Though many churches would be built, they would put down the power and miracles of God, and preach up unto themselves their own wisdom and their own learning, that they might get gain and grind upon the face of the poor. One would say unto the other: "Behold I, I am the Lord's;" and the other would say: "I, I am the Lord's;" they would contend one with another; they would teach with their learning and deny the Holy Ghost which giveth the utterance. They would say, "Behold ye, hearken unto my precept; if they shall say, there is a miracle wrought by the hand of the Lord, believe it not; for this day He is not a God of miracles."

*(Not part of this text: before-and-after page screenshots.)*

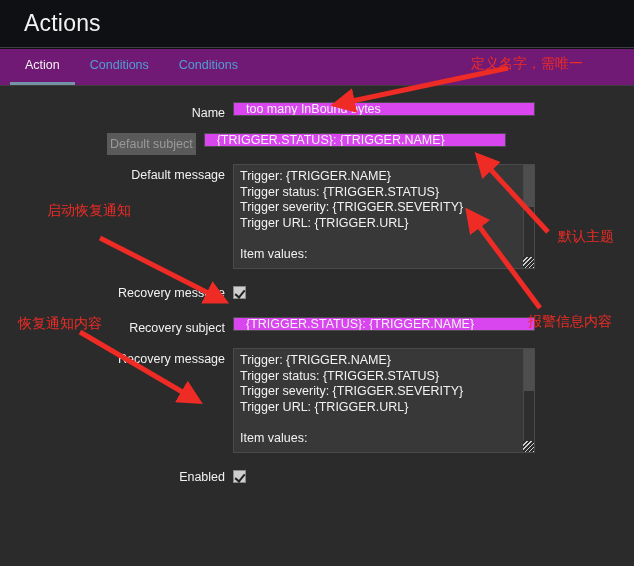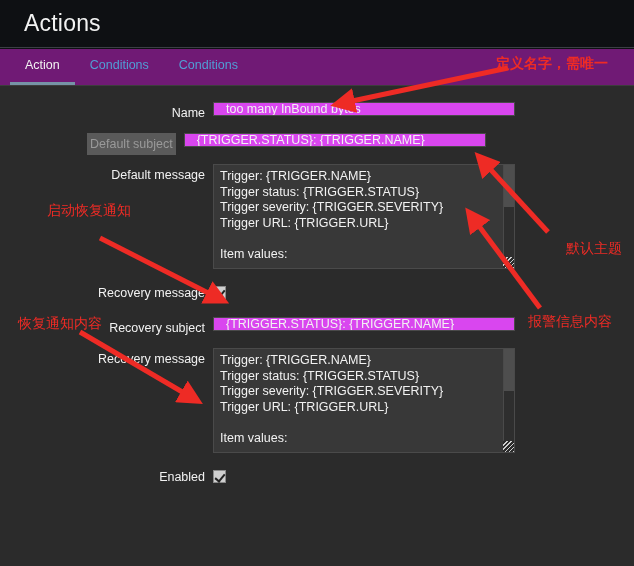"定义名字，需唯一" div.anno { font-weight: bold -> none; left: 496px -> 471px }
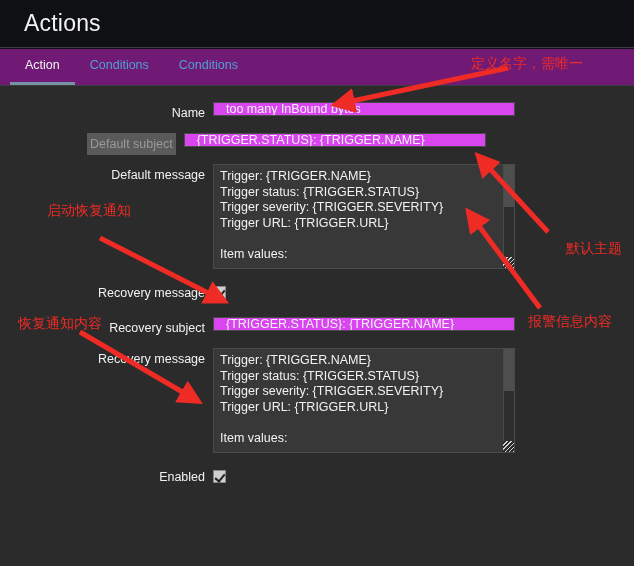"Name" .row { margin-left: none -> 20px }
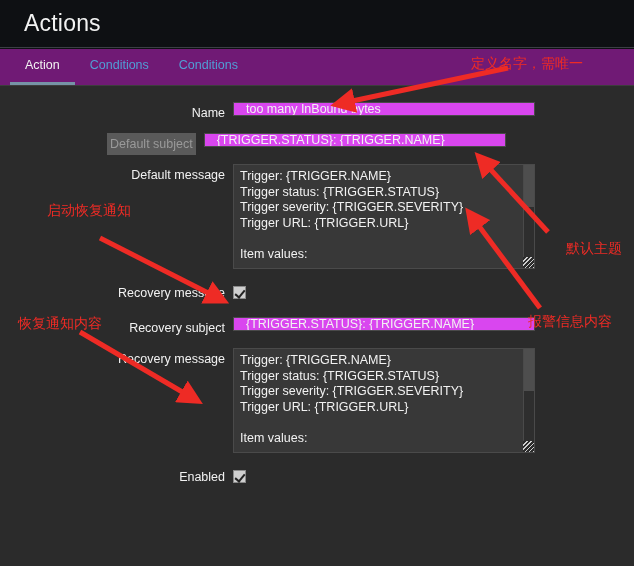"默认主题" div.anno { margin-left: 8px -> none; top: 240px -> 228px }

How completely and literally these predictions have been fulfilled, the Latter-day Saints, and especially the Elders who have gone out to preach the gospel, can testify. They are eye and ear witnesses to the truth of Nephi's record in the Book of Mormon. The men who have opposed the work of God in these days, have not thought that, in making use of the expressions they have, they were fulfilling predictions recorded in the Book of Mormon, and which were made upwards of twenty-four hundred years ago. These words were published before this class had been tested by the Elders of the Church of the Lamb, for at their publication the Church had not been organized; but the Lord knew the language they would use; He knew the spirit they would yield to; and He inspired His servants to make the predictions. Had Nephi been writing from personal experience with the class to which he refers, he could not have quoted their stock phrases any better. He has given us a picture, which possesses more than photographic accuracy of detail, of society as it should exist when the Book of Mormon should come forth, and the changes which should take place subsequent to that event and the organization of the Church, embracing also the fate that will befall our own nation and the modern nations of Europe under certain conditions which he specifies.